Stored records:
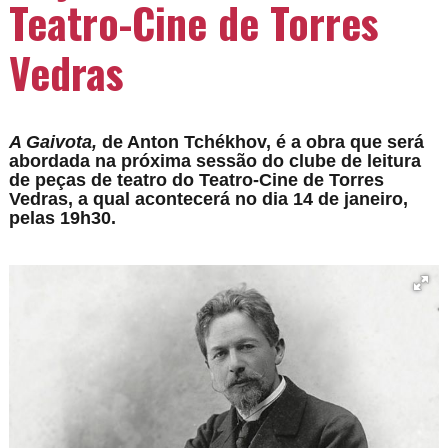
Teatro-Cine de Torres
Vedras
A Gaivota,
de Anton Tchékhov, é a obra que será
abordada na próxima sessão do clube de leitura
de peças de teatro do Teatro-Cine de Torres
Vedras, a qual acontecerá no dia 14 de janeiro,
pelas 19h30.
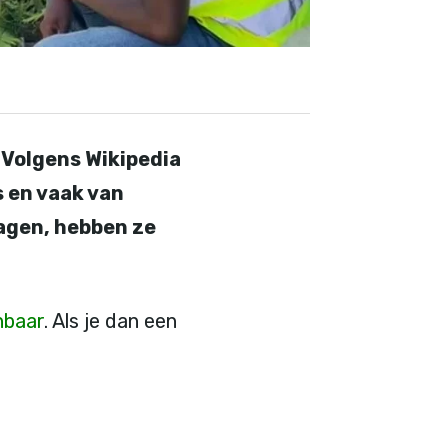
. Volgens Wikipedia
s en vaak van
wagen, hebben ze
nbaar
. Als je dan een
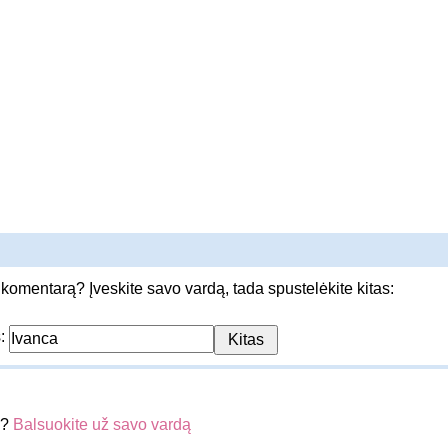
 komentarą? Įveskite savo vardą, tada spustelėkite kitas:
s:
a?
Balsuokite už savo vardą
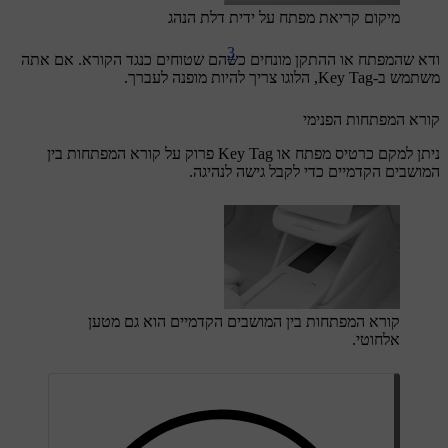
מיקום קריאת מפתח על ידית דלת הנהג
3
ודא שהמפתח או ההתקן מונחים כשהם שטוחים כנגד הקורא. אם אתה
משתמש ב-Key Tag, הלוגו צריך להיות מופנה לעברך.
קורא המפתחות הפנימי
ניתן למקם כרטיס מפתח או Key Tag פרוק על קורא המפתחות בין
המושבים הקדמיים כדי לקבל גישה לנהיגה.
קורא המפתחות בין המושבים הקדמיים הוא גם מטען
אלחוטי.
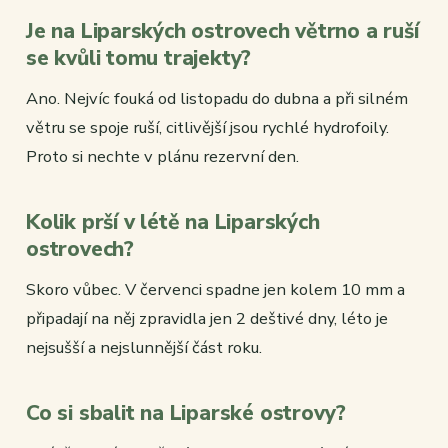
Je na Liparských ostrovech větrno a ruší
se kvůli tomu trajekty?
Ano. Nejvíc fouká od listopadu do dubna a při silném
větru se spoje ruší, citlivější jsou rychlé hydrofoily.
Proto si nechte v plánu rezervní den.
Kolik prší v létě na Liparských
ostrovech?
Skoro vůbec. V červenci spadne jen kolem 10 mm a
připadají na něj zpravidla jen 2 deštivé dny, léto je
nejsušší a nejslunnější část roku.
Co si sbalit na Liparské ostrovy?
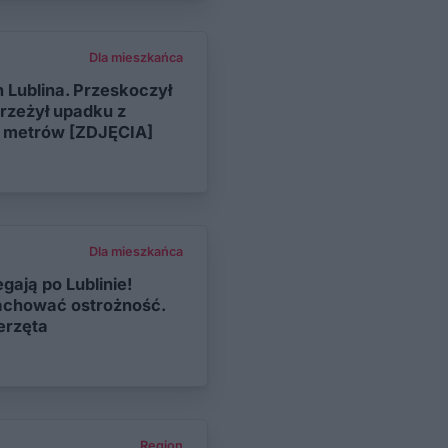
Dla mieszkańca
h Lublina. Przeskoczył
przeżył upadku z
 metrów [ZDJĘCIA]
Dla mieszkańca
gają po Lublinie!
achować ostrożność.
erzęta
Region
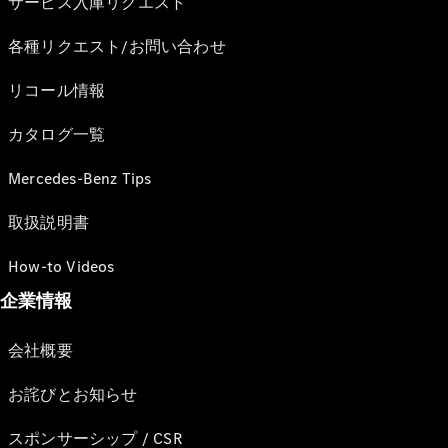
サービス入庫リクエスト
各種リクエスト/お問い合わせ
リコール情報
カタログ一覧
Mercedes-Benz Tips
取扱説明書
How-to Videos
企業情報
会社概要
お詫びとお知らせ
スポンサーシップ / CSR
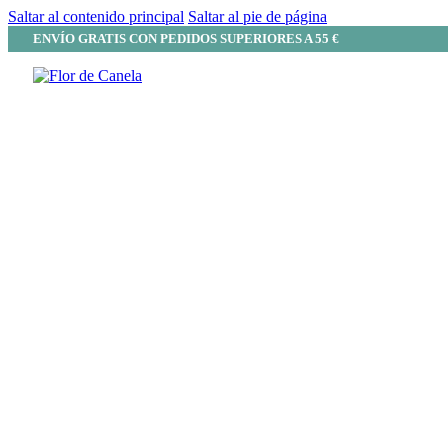
Saltar al contenido principal
Saltar al pie de página
ENVÍO GRATIS CON PEDIDOS SUPERIORES A 55 €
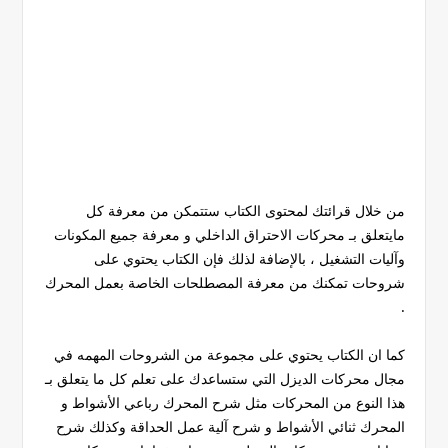
من خلال قرائتك لمحتوى الكتاب ستتمكن من معرفة كل
مايتعلق بـ محركات الاحتراق الداخلي و معرفة جميع المكونات
وآليات التشغيل ، بالإضافة لذلك فإن الكتاب يحتوي على
شروحات تمكنك من معرفة المصطلحات الخاصة بعمل المحرك
.
كما ان الكتاب يحتوي على مجموعة من الشروحات المهمه في
مجال محركات الديزل التي ستساعدك على تعلم كل ما يتعلق بـ
هذا النوع من المحركات مثل شرح المحرك رباعي الأشواط و
المحرك ثنائي الأشواط و شرح آلية عمل الحداقة وكذلك شرح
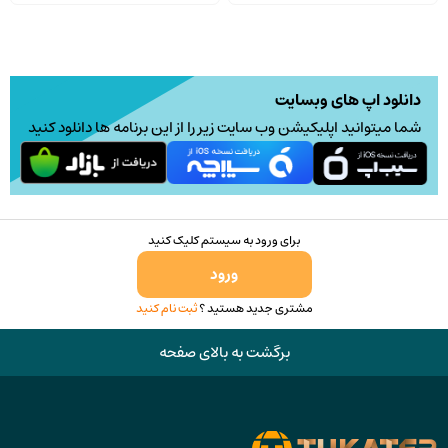
دانلود اپ های وبسایت
شما میتوانید اپلیکیشن وب سایت زیر را از این برنامه ها دانلود کنید
برای ورود به سیستم کلیک کنید
ورود
مشتری جدید هستید ؟
ثبت نام کنید
برگشت به بالای صفحه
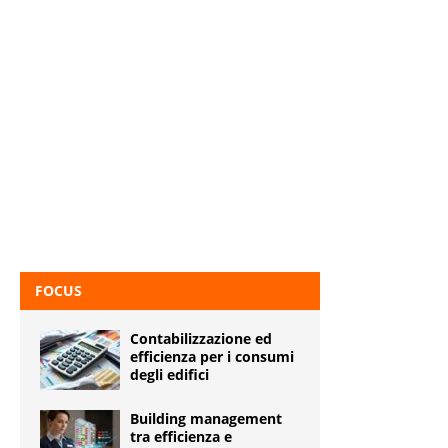
FOCUS
Contabilizzazione ed
efficienza per i consumi
degli edifici
Building management
tra efficienza e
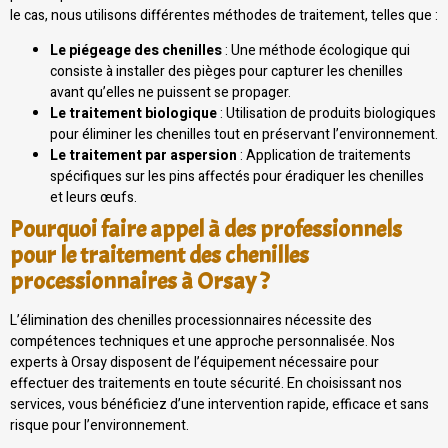
le cas, nous utilisons différentes méthodes de traitement, telles que :
Le piégeage des chenilles
: Une méthode écologique qui
consiste à installer des pièges pour capturer les chenilles
avant qu’elles ne puissent se propager.
Le traitement biologique
: Utilisation de produits biologiques
pour éliminer les chenilles tout en préservant l’environnement.
Le traitement par aspersion
: Application de traitements
spécifiques sur les pins affectés pour éradiquer les chenilles
et leurs œufs.
Pourquoi faire appel à des professionnels
pour le traitement des chenilles
processionnaires à Orsay ?
L’élimination des chenilles processionnaires nécessite des
compétences techniques et une approche personnalisée. Nos
experts à Orsay disposent de l’équipement nécessaire pour
effectuer des traitements en toute sécurité. En choisissant nos
services, vous bénéficiez d’une intervention rapide, efficace et sans
risque pour l’environnement.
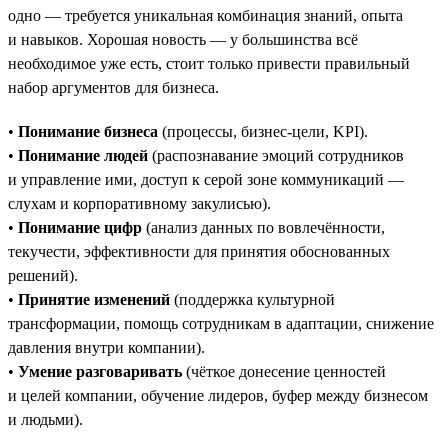
одно — требуется уникальная комбинация знаний, опыта
и навыков. Хорошая новость — у большинства всё
необходимое уже есть, стоит только привести правильный
набор аргументов для бизнеса.
•
Понимание бизнеса
(процессы, бизнес-цели, KPI).
•
Понимание людей
(распознавание эмоций сотрудников
и управление ими, доступ к серой зоне коммуникаций —
слухам и корпоративному закулисью).
•
Понимание цифр
(анализ данных по вовлечённости,
текучести, эффективности для принятия обоснованных
решений).
•
Принятие изменений
(поддержка культурной
трансформации, помощь сотрудникам в адаптации, снижение
давления внутри компании).
•
Умение разговаривать
(чёткое донесение ценностей
и целей компании, обучение лидеров, буфер между бизнесом
и людьми).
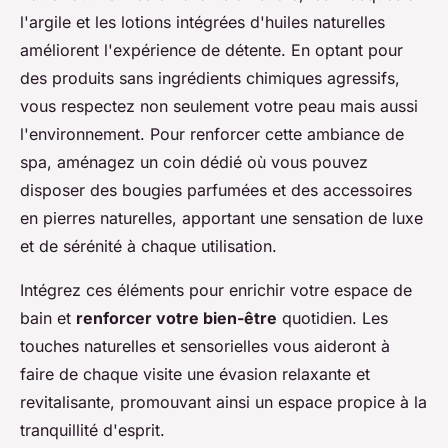
l'argile et les lotions intégrées d'huiles naturelles
améliorent l'expérience de détente. En optant pour
des produits sans ingrédients chimiques agressifs,
vous respectez non seulement votre peau mais aussi
l'environnement. Pour renforcer cette ambiance de
spa, aménagez un coin dédié où vous pouvez
disposer des bougies parfumées et des accessoires
en pierres naturelles, apportant une sensation de luxe
et de sérénité à chaque utilisation.
Intégrez ces éléments pour enrichir votre espace de
bain et
renforcer votre bien-être
quotidien. Les
touches naturelles et sensorielles vous aideront à
faire de chaque visite une évasion relaxante et
revitalisante, promouvant ainsi un espace propice à la
tranquillité d'esprit.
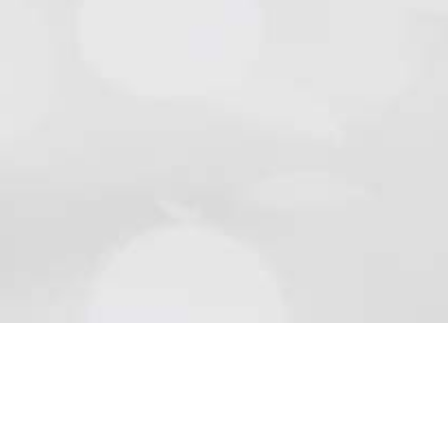
Natursteine
Schön wie die Natur sind Beläge aus Naturstein..
Mehr lesen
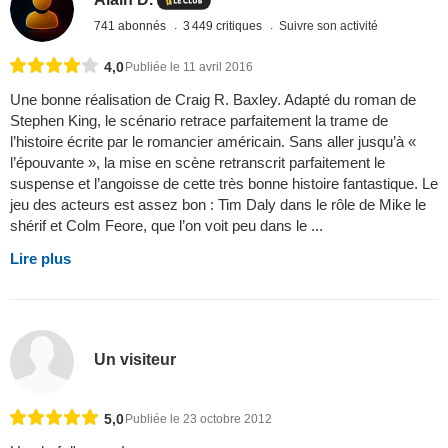
741 abonnés
3 449 critiques
Suivre son activité
4,0
Publiée le 11 avril 2016
Une bonne réalisation de Craig R. Baxley. Adapté du roman de
Stephen King, le scénario retrace parfaitement la trame de
l’histoire écrite par le romancier américain. Sans aller jusqu’à «
l’épouvante », la mise en scène retranscrit parfaitement le
suspense et l’angoisse de cette très bonne histoire fantastique. Le
jeu des acteurs est assez bon : Tim Daly dans le rôle de Mike le
shérif et Colm Feore, que l’on voit peu dans le ...
Lire plus
Un visiteur
5,0
Publiée le 23 octobre 2012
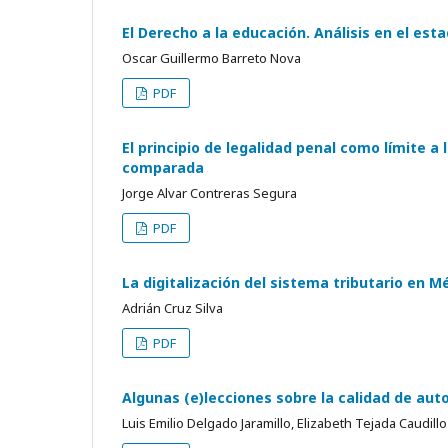
El Derecho a la educación. Análisis en el es
Oscar Guillermo Barreto Nova
PDF
El principio de legalidad penal como límite a 
comparada
Jorge Alvar Contreras Segura
PDF
La digitalización del sistema tributario en Mé
Adrián Cruz Silva
PDF
Algunas (e)lecciones sobre la calidad de aut
Luis Emilio Delgado Jaramillo, Elizabeth Tejada Caudillo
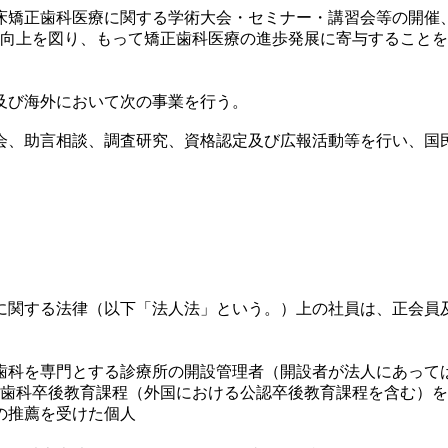
矯正歯科医療に関する学術大会・セミナー・講習会等の開催
向上を図り、もって矯正歯科医療の進歩発展に寄与することを
及び海外において次の事業を行う。
会、助言相談、調査研究、資格認定及び広報活動等を行い、国
関する法律（以下「法人法」という。）上の社員は、正会員
歯科を専門とする診療所の開設管理者（開設者が法人にあって
歯科卒後教育課程（外国における公認卒後教育課程を含む）を
の推薦を受けた個人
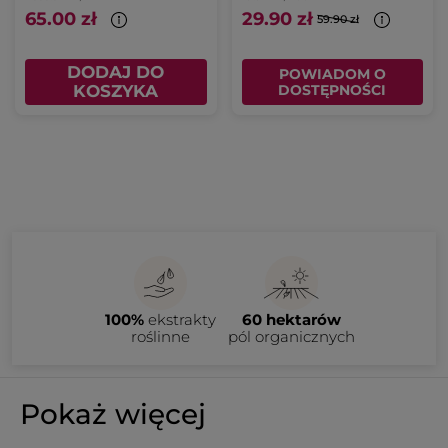
65.00 zł
29.90 zł
59.90 zł
DODAJ DO
POWIADOM O
KOSZYKA
DOSTĘPNOŚCI
100%
ekstrakty
60 hektarów
roślinne
pól organicznych
Pokaż więcej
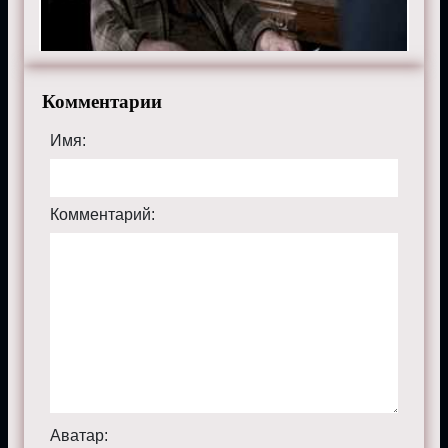
качестве, на телефоне, планшете, пк или телевизоре
на сайте supernaturalmp.ru.
Комментарии
Имя:
Комментарий:
Аватар:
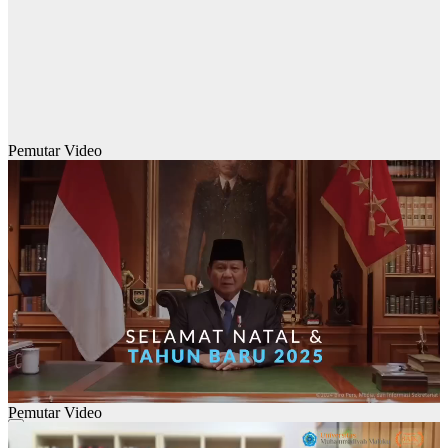
Pemutar Video
Pemutar Video
00:00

» EXERCISE DETAILS:
Reproduce the text of every item above without any changes, leaving out the pictures.

» TASK SOLUTION:
Teatro-Cine de Torres
Vedras
A Gaivota,
de Anton Tchékhov, é a obra que será
abordada na próxima sessão do clube de leitura
de peças de teatro do Teatro-Cine de Torres
Vedras, a qual acontecerá no dia 14 de janeiro,
pelas 19h30.
. Volgens Wikipedia
s en vaak van
wagen, hebben ze
nbaar
. Als je dan een
 komentarą? Įveskite savo vardą, tada spustelėkite kitas:
s:
a?
Balsuokite už savo vardą
מיקום קריאת מפתח על ידית דלת הנהג
3
ודא שהמפתח או ההתקן מונחים כשהם שטוחים כנגד הקורא. אם אתה
משתמש ב-Key Tag, הלוגו צריך להיות מופנה לעברך.
קורא המפתחות הפנימי
ניתן למקם כרטיס מפתח או Key Tag פרוק על קורא המפתחות בין
המושבים הקדמיים כדי לקבל גישה לנהיגה.
קורא המפתחות בין המושבים הקדמיים הוא גם מטען
אלחוטי.
Je na Liparských ostrovech větrno a ruší
se kvůli tomu trajekty?
Ano. Nejvíc fouká od listopadu do dubna a při silném
větru se spoje ruší, citlivější jsou rychlé hydrofoily.
Proto si nechte v plánu rezervní den.
Kolik prší v létě na Liparských
ostrovech?
Skoro vůbec. V červenci spadne jen kolem 10 mm a
připadají na něj zpravidla jen 2 deštivé dny, léto je
nejsušší a nejslunnější část roku.
Co si sbalit na Liparské ostrovy?
Dla mieszkańca
h Lublina. Przeskoczył
przeżył upadku z
 metrów [ZDJĘCIA]
Dla mieszkańca
gają po Lublinie!
achować ostrożność.
erzęta
Region
サービス入庫リクエスト
各種リクエスト/お問い合わせ
リコール情報
カタログ一覧
Mercedes-Benz Tips
取扱説明書
How-to Videos
企業情報
会社概要
お詫びとお知らせ
スポンサーシップ / CSR
Saltar al contenido principal
Saltar al pie de página
ENVÍO GRATIS CON PEDIDOS SUPERIORES A 55 €
من خلال قرائتك لمحتوى الكتاب ستتمكن من معرفة كل
مايتعلق بـ محركات الاحتراق الداخلي و معرفة جميع المكونات
وآليات التشغيل ، بالإضافة لذلك فإن الكتاب يحتوي على
شروحات تمكنك من معرفة المصطلحات الخاصة بعمل المحرك
.
كما ان الكتاب يحتوي على مجموعة من الشروحات المهمه في
مجال محركات الديزل التي ستساعدك على تعلم كل ما يتعلق بـ
هذا النوع من المحركات مثل شرح المحرك رباعي الأشواط و
المحرك ثنائي الأشواط و شرح آلية عمل الحداقة وكذلك شرح
دانلود اپ های وبسایت
شما میتوانید اپلیکیشن وب سایت زیر را از این برنامه ها دانلود کنید
برای ورود به سیستم کلیک کنید
ورود
مشتری جدید هستید ؟
ثبت نام کنید
برگشت به بالای صفحه
FOCUS
Contabilizzazione ed
efficienza per i consumi
degli edifici
Building management
tra efficienza e
le cas, nous utilisons différentes méthodes de traitement, telles que :
Le piégeage des chenilles
: Une méthode écologique qui
consiste à installer des pièges pour capturer les chenilles
avant qu’elles ne puissent se propager.
Le traitement biologique
: Utilisation de produits biologiques
pour éliminer les chenilles tout en préservant l’environnement.
Le traitement par aspersion
: Application de traitements
spécifiques sur les pins affectés pour éradiquer les chenilles
et leurs œufs.
Pourquoi faire appel à des professionnels
pour le traitement des chenilles
processionnaires à Orsay ?
L’élimination des chenilles processionnaires nécessite des
compétences techniques et une approche personnalisée. Nos
experts à Orsay disposent de l’équipement nécessaire pour
effectuer des traitements en toute sécurité. En choisissant nos
services, vous bénéficiez d’une intervention rapide, efficace et sans
risque pour l’environnement.
одно — требуется уникальная комбинация знаний, опыта
и навыков. Хорошая новость — у большинства всё
необходимое уже есть, стоит только привести правильный
набор аргументов для бизнеса.
•
Понимание бизнеса
(процессы, бизнес-цели, KPI).
•
Понимание людей
(распознавание эмоций сотрудников
и управление ими, доступ к серой зоне коммуникаций —
слухам и корпоративному закулисью).
•
Понимание цифр
(анализ данных по вовлечённости,
текучести, эффективности для принятия обоснованных
решений).
•
Принятие изменений
(поддержка культурной
трансформации, помощь сотрудникам в адаптации, снижение
давления внутри компании).
•
Умение разговаривать
(чёткое донесение ценностей
и целей компании, обучение лидеров, буфер между бизнесом
и людьми).
l'argile et les lotions intégrées d'huiles naturelles
améliorent l'expérience de détente. En optant pour
des produits sans ingrédients chimiques agressifs,
vous respectez non seulement votre peau mais aussi
l'environnement. Pour renforcer cette ambiance de
spa, aménagez un coin dédié où vous pouvez
disposer des bougies parfumées et des accessoires
en pierres naturelles, apportant une sensation de luxe
et de sérénité à chaque utilisation.
Intégrez ces éléments pour enrichir votre espace de
bain et
renforcer votre bien-être
quotidien. Les
touches naturelles et sensorielles vous aideront à
faire de chaque visite une évasion relaxante et
revitalisante, promouvant ainsi un espace propice à la
tranquillité d'esprit.
Natursteine
Schön wie die Natur sind Beläge aus Naturstein..
Mehr lesen
741 abonnés
3 449 critiques
Suivre son activité
4,0
Publiée le 11 avril 2016
Une bonne réalisation de Craig R. Baxley. Adapté du roman de
Stephen King, le scénario retrace parfaitement la trame de
l’histoire écrite par le romancier américain. Sans aller jusqu’à «
l’épouvante », la mise en scène retranscrit parfaitement le
suspense et l’angoisse de cette très bonne histoire fantastique. Le
jeu des acteurs est assez bon : Tim Daly dans le rôle de Mike le
shérif et Colm Feore, que l’on voit peu dans le ...
Lire plus
Un visiteur
5,0
Publiée le 23 octobre 2012
El Derecho a la educación. Análisis en el es
Oscar Guillermo Barreto Nova
PDF
El principio de legalidad penal como límite a 
comparada
Jorge Alvar Contreras Segura
PDF
La digitalización del sistema tributario en Mé
Adrián Cruz Silva
PDF
Algunas (e)lecciones sobre la calidad de aut
Luis Emilio Delgado Jaramillo, Elizabeth Tejada Caudillo
矯正歯科医療に関する学術大会・セミナー・講習会等の開催
向上を図り、もって矯正歯科医療の進歩発展に寄与することを
及び海外において次の事業を行う。
会、助言相談、調査研究、資格認定及び広報活動等を行い、国
関する法律（以下「法人法」という。）上の社員は、正会員
歯科を専門とする診療所の開設管理者（開設者が法人にあって
歯科卒後教育課程（外国における公認卒後教育課程を含む）を
の推薦を受けた個人
65.00 zł
29.90 zł
59.90 zł
DODAJ DO
POWIADOM O
KOSZYKA
DOSTĘPNOŚCI
100%
ekstrakty
60 hektarów
roślinne
pól organicznych
Pokaż więcej
качестве, на телефоне, планшете, пк или телевизоре
на сайте supernaturalmp.ru.
Комментарии
Имя:
Комментарий:
Аватар:
Pemutar Video
Pemutar Video
00:00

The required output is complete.